== INFORMATION ==

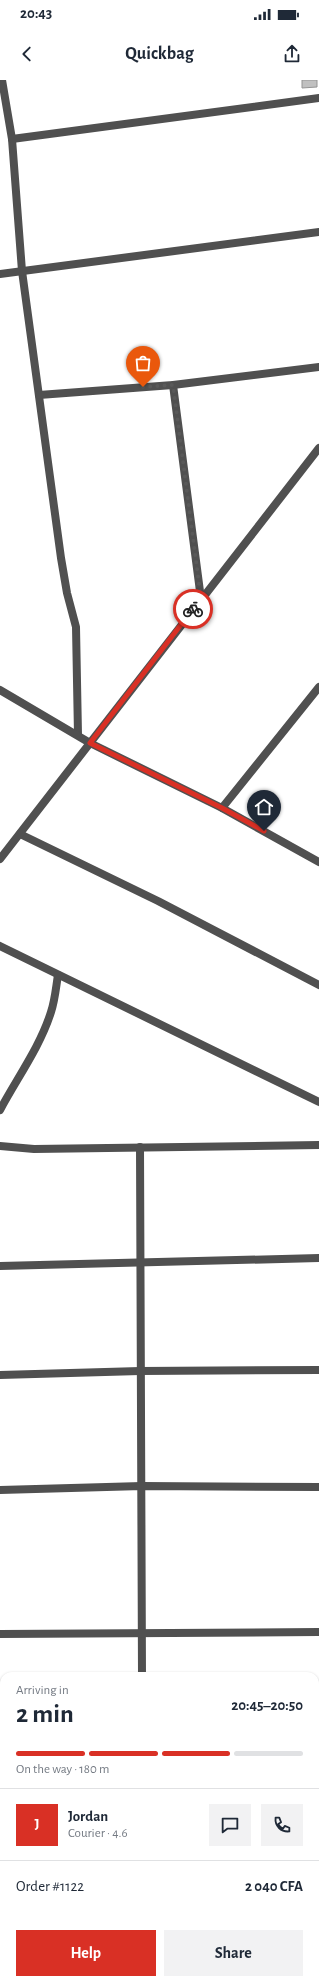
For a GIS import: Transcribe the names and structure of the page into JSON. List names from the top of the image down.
{
  "page": {
    "status": "20:43",
    "header": "Quickbag",
    "heading": ["2 min", "Arriving in", "20:45–20:50"],
    "panel": [
      "Jordan",
      "Courier · 4.6",
      "Order #1122",
      "2 040 CFA"
    ],
    "bar": "On the way · 180 m",
    "round": "J",
    "buttons": ["Help", "Share"]
  }
}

===

(EXERCISE OBJECTIVE):
Return the records exactly as they stand, and drop every picture.

(SOLUTION TO THE PROBLEM):
For a GIS import: Transcribe the names and structure of the page into JSON. List names from the top of the image down.
{
  "page": {
    "status": "20:43",
    "header": "Quickbag",
    "heading": ["2 min", "Arriving in", "20:45–20:50"],
    "panel": [
      "Jordan",
      "Courier · 4.6",
      "Order #1122",
      "2 040 CFA"
    ],
    "bar": "On the way · 180 m",
    "round": "J",
    "buttons": ["Help", "Share"]
  }
}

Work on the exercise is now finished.